Last month, Madrid paid a record 100 million euros for star striker Gareth Bale. While the Wales-native threw on a smile and spoke eloquently in Spanish, Bale primarily discussed his individual goals.

On the other hand, Barcelona prides itself in finding the world´s top youths and training them at their private facilities called La Masia. In Catalan, masia refers to the familial house and symbolizes the cultural tradition for children to live with their parents into adult life. The name encompasses the ¨whole is greater than the sums of its parts¨ ideology.

Among the projected 11 starters for FC Barcelona this season, eight graduated from La Masia.

Their prized-signing of the offseason Neymar, who reported took less money to play for Barcelona instead of Madrid. In his first interview, the

Brazilian phenom repeatedly stated how excited he was to play with Lionel Messi and help the team.

Even the best player on each team—and indubitably the two best players in the world—embody the image of their respective team, and enhance the dichotomy between the clubs.

The Portuguese native Cristiano Ronaldo from Madrid is the archetypal prodigious diva. He is tall, powerful goal-scoring machine, who speaks freely about his soccer prowess. He reaches the back pages of the newspaper almost as often as the front.

Meanwhile, Lionel Messi from Argentina is a soft-spoken, diminutive southpaw who won FIFA’s Player of the Year Award four straight years and who broke the European record with 73 goals.

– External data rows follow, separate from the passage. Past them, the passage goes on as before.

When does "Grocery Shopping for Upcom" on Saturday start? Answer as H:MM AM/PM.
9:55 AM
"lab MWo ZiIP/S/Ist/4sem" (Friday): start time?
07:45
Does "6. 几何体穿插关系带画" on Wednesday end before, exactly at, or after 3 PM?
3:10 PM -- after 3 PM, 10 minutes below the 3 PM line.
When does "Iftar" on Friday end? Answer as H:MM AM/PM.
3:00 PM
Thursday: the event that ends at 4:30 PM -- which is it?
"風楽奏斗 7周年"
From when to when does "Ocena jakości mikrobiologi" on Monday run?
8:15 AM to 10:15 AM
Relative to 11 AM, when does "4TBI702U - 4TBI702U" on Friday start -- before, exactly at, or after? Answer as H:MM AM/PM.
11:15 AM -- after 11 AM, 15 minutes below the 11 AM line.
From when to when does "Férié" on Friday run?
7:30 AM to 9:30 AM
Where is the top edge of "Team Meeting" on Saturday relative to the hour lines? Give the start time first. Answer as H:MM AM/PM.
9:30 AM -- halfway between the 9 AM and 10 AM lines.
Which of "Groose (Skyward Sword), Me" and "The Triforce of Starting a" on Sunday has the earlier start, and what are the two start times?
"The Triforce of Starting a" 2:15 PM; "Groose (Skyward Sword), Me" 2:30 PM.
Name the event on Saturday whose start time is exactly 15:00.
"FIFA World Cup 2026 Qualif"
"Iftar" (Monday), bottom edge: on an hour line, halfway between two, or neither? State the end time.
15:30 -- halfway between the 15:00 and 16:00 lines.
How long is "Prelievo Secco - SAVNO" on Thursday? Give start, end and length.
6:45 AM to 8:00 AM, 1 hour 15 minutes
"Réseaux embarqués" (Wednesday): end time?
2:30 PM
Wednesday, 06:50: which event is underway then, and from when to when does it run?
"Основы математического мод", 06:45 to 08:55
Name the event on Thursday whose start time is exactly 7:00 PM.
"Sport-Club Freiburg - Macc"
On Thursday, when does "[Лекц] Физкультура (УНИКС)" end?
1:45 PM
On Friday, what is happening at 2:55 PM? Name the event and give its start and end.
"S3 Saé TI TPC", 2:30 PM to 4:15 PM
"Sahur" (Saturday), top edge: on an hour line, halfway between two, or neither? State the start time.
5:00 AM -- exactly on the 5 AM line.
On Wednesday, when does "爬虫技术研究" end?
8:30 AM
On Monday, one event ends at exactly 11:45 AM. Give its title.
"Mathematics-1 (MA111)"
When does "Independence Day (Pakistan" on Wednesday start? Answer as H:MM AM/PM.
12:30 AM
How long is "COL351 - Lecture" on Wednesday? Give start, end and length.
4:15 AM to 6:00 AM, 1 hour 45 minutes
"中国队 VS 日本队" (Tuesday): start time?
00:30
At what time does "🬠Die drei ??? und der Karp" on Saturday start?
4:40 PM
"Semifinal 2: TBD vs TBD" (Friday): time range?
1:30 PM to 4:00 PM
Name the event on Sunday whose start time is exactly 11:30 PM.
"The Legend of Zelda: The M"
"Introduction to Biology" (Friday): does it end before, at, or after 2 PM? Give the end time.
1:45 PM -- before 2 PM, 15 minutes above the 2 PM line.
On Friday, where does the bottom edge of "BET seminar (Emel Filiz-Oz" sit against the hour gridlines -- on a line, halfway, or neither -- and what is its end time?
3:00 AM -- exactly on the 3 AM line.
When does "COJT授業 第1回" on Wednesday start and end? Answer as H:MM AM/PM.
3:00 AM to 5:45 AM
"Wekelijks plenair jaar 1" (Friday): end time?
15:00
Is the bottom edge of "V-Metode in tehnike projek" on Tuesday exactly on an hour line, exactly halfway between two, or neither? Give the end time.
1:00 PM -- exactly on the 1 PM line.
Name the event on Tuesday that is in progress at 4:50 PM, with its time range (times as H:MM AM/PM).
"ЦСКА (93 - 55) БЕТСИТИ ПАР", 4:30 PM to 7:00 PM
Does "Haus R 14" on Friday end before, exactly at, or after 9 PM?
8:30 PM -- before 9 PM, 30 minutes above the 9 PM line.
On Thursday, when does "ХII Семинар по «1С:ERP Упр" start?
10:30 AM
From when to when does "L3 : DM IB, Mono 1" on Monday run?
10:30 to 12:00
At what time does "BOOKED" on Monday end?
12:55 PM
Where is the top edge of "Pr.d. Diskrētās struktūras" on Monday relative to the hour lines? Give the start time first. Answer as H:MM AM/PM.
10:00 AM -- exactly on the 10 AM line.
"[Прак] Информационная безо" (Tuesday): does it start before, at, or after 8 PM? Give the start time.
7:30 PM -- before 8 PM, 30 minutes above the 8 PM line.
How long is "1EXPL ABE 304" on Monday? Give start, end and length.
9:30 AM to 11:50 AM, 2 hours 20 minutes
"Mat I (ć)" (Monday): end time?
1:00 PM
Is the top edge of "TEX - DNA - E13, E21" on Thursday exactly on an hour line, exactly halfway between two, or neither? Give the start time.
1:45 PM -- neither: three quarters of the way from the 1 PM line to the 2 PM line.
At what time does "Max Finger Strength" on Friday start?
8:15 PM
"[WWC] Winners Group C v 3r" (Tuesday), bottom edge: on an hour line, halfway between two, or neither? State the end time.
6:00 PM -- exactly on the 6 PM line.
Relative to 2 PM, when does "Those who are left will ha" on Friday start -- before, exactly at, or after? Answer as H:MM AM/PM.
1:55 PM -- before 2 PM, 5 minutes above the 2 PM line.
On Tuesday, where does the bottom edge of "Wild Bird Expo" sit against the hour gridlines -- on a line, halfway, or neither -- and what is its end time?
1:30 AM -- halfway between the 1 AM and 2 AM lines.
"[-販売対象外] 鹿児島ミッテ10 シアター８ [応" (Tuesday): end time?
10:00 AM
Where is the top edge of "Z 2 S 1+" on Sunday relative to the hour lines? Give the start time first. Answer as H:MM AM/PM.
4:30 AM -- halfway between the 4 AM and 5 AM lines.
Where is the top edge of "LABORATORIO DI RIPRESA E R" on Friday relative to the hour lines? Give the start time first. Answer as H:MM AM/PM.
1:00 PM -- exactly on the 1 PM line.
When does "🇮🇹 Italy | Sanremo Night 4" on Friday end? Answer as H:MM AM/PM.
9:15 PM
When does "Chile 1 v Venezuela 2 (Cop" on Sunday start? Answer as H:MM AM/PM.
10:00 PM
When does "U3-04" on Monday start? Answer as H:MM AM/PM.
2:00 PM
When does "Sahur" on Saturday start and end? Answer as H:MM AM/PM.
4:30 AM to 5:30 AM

He shies away from the media and embodies the mesia team-first mentality.

One thing the rivaling clubs do agree on, however, is their public claims to be a soccer club for entertainment purposes only. They claim to have no political agendas. Meanwhile, FC Barcelona’s long-running slogan mes que un club, "more than a club" says otherwise. Barca’s new alternate jerseys resemble the Catalan separatist flag. This season, the city’s poster boys are a walking, talking advertisement for the entire world to see.




Only separated by a 2 ½ hour express train, the forever linked cities appear worlds apart. A majority of Catalonian students boast they never have stepped foot in "those lands." Not all of them advocate separation, but they unanimously agree that Madrid is the enemy and their grievances of Spain’s capital could fill Camp Nou to the brim.

Engaged in the most tempestuous times of the Yankees battling against the Red Sox, I thought I knew rivalries. But I don’t.

Hundreds of years of pride and disgust. Contrasting lifestyles and personalities. Even the possibility of independence.

The streets of Barcelona will be empty. Every person glued to the television. Heart pounding, body sweating, because this is more than a game.

I thought I knew sports rivalries. But I don’t.

Not until kickoff will I fully understand the significance of El Clasico.


FC Barcelona beat Real Madrid 2-1. The streets were flooded in joy.